Illium had moved enough around the counter by then that Aodhan could see him, so he caught the sudden tightness of his jaw.
He narrowed his eyes. “What?”
“Nothing.”
“You look like you’re about to bite your tongue in half.”
A shrug, the fluid ripple of muscle. “Someone keeps biting off my head for daring to care, so zip.” He mimed zipping up his mouth—but those golden eyes were doing plenty of talking.
Provoked, Aodhan muttered, “Missing Kai, are you?”
“What?” Illium scowled. “Since she was up when we got home, she’s probably asleep now.”
Aodhan expected to see yearning on Illium’s face at the reminder of the mortal woman. All he saw was irritation. Aimed squarely at Aodhan. “I am not biting off your head,” he said as they gathered supplies for the huge sandwiches to which they were both partial.
Illium hummed a happy tune—and ignored him.
“Illium.”
His friend opened up a roll of salami that one of the mortals had prepared from hunted meat. “Do you want a piece of this?” He whacked at the salami like it had done him a personal insult.
Temper igniting, Aodhan clamped his hand around Illium’s wrist. It flexed under his touch, strong and with the tendons taut. But Illium didn’t make any violent gestures. He just said, “I need my hand to chop this.”
It was the second time Illium had rejected contact with him and he hated it as much as the first time. Regardless, he forced his fingers to open. “What is wrong with you?” he ground out as he tore a large loaf of sourdough bread in half. “I thought we were—”
“You’re standing too close.”
Aodhan was not a man inclined to a hot temper. Except with Illium. So fine, Blue wanted to fight? They’d fight until they had this out!
41
“You know what?” he said. “You’ve had a fucking burr up your butt since you landed in China and I’m over it!”

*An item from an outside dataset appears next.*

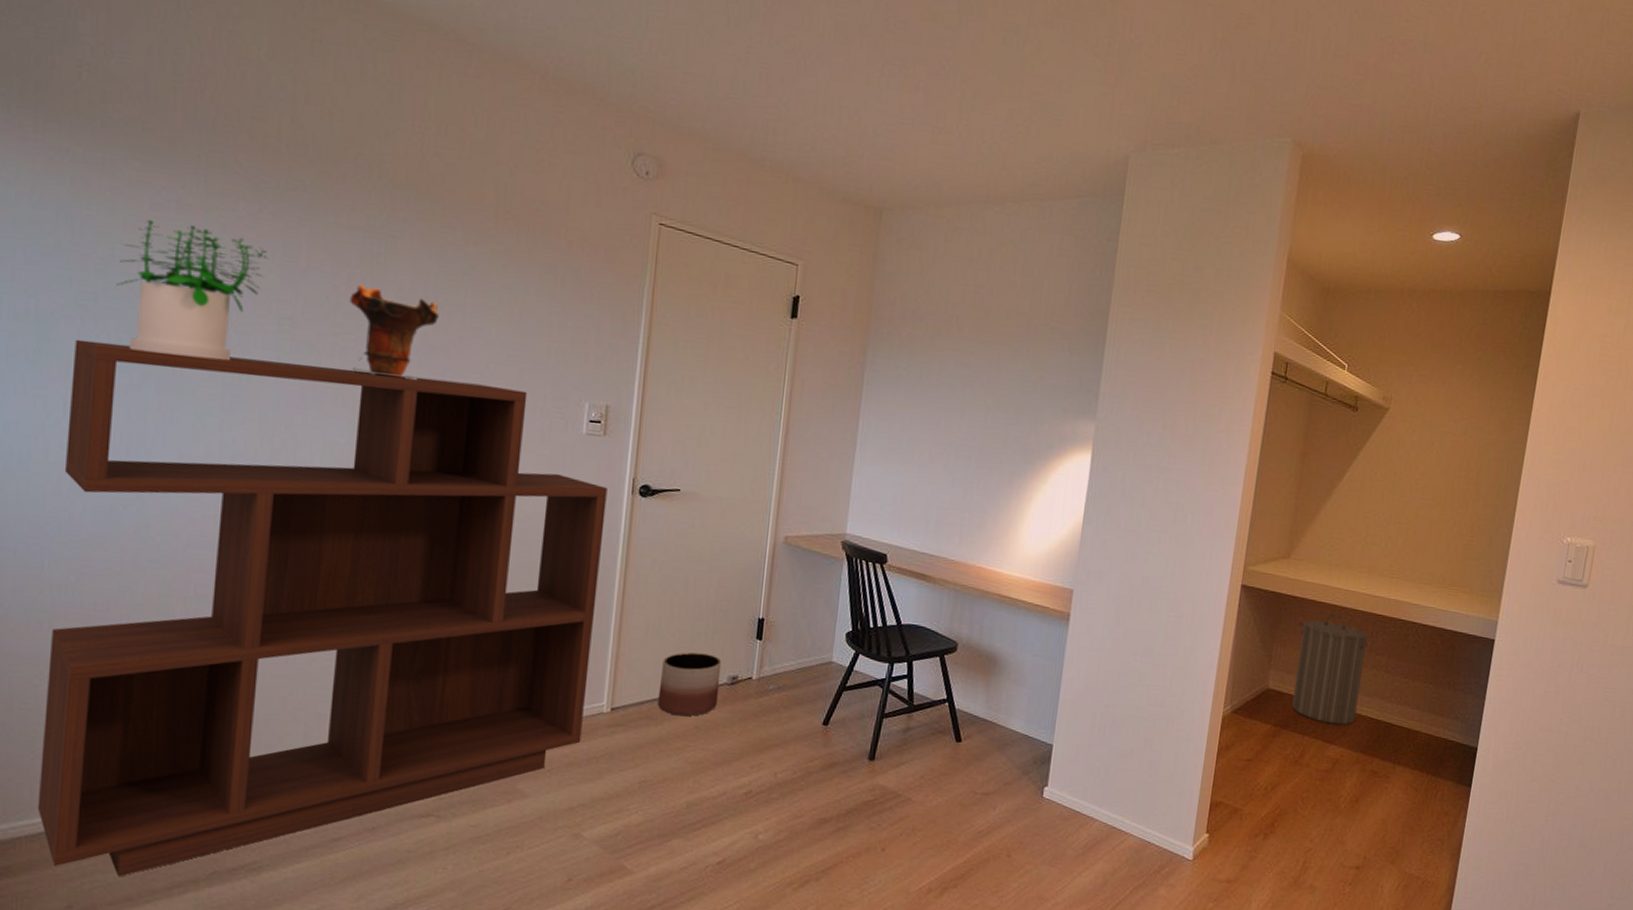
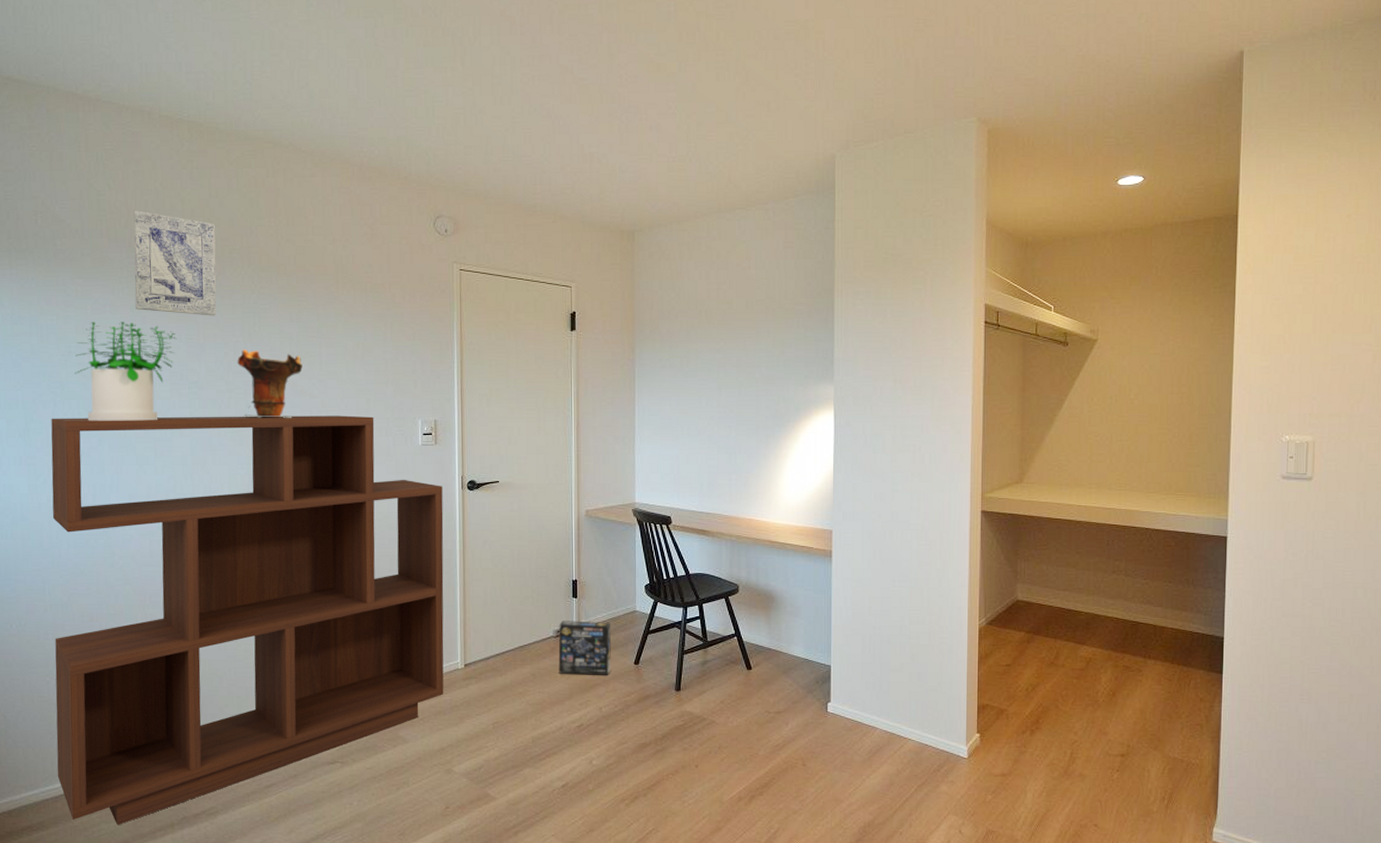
wall art: none [213,82,337,237] -> present [134,210,217,316]
planter: present [657,652,722,717] -> none [500,613,548,667]
box: none [729,665,800,735] -> present [558,620,611,675]
laundry hamper: present [1292,614,1375,725] -> none [1037,528,1112,627]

Illium slammed the knife point down in the wooden chopping block and spun to face Aodhan. “I’ve had a burr up my butt?” His eyes glowed in a way that should’ve been impossible for anyone who wasn’t an archangel.
It terrified Aodhan—not for himself, but for Illium. He was too young, far too young. And it was crystal clear that the Cascade hadn’t fully reclaimed the gifts it had tried to force on him. Power lingered in his veins—those veins glowed softly against his skin even now.
But Aodhan was too angry to be distracted by the eerily lovely sight. “You’ve been snarling at me since the fucking minute you landed.”
“I. Have. Not.” Illium poked his chest with a pointed finger. “I have been extremely polite, you big, sparkling asshole.” Then he turned back to the board, pulled out the knife and began to slice the salami with such speed that Aodhan didn’t dare interrupt him, lest he injure himself.
He did, however, throw up his hands. “That’s your version of picking a fight with me and you know it!” he pointed out. “The last time you were polite to me like that was when I was with Ylir.”
“That’s because Ylir was a prick who treated you like a shiny trophy.” Illium’s voice caught for a second. “He’s the fucking reason we fought and you flew off alone that day. I was off duty for a week, was supposed to go on that courier run with you.”
Aodhan blinked, having never thought of it that way. “They would’ve just waited till the next time I was alone, you idiot! They were stalkers!” Sachieri and Bathar had told him all their plans, all they’d done to prepare to take him. “Don’t you tell me you’ve been carrying guilt over that or I swear I’ll kick your blue ass!”
“My ass is not blue. Unlike yours, it doesn’t sparkle, either.”
“Oh, very mature. I see how you’re avoiding the subject.” He’d deal with Illium’s misplaced guilt before this was done—because it was all part and parcel of the same thing.
Having finished slicing the salami, Illium now began to chop the defenseless meat into tiny, precise squares. “You were all ‘Oh, Ylir is so handsome,’ ‘Oh, Illium, he only calls me cutie because he loves me.’?” A roll of the eyes. “You were a fucking blooded warrior and he was calling you cutie and patting you on the head!”
“He did not call me cutie!” Aodhan argued.
“Close enough.”
It was infuriating but Aodhan couldn’t actually argue with that. Because Illium was right. In the language they’d used at the time, it had been a “cute” sounding word. “Stop trying to distract me. We’re talking about you, not Ylir.”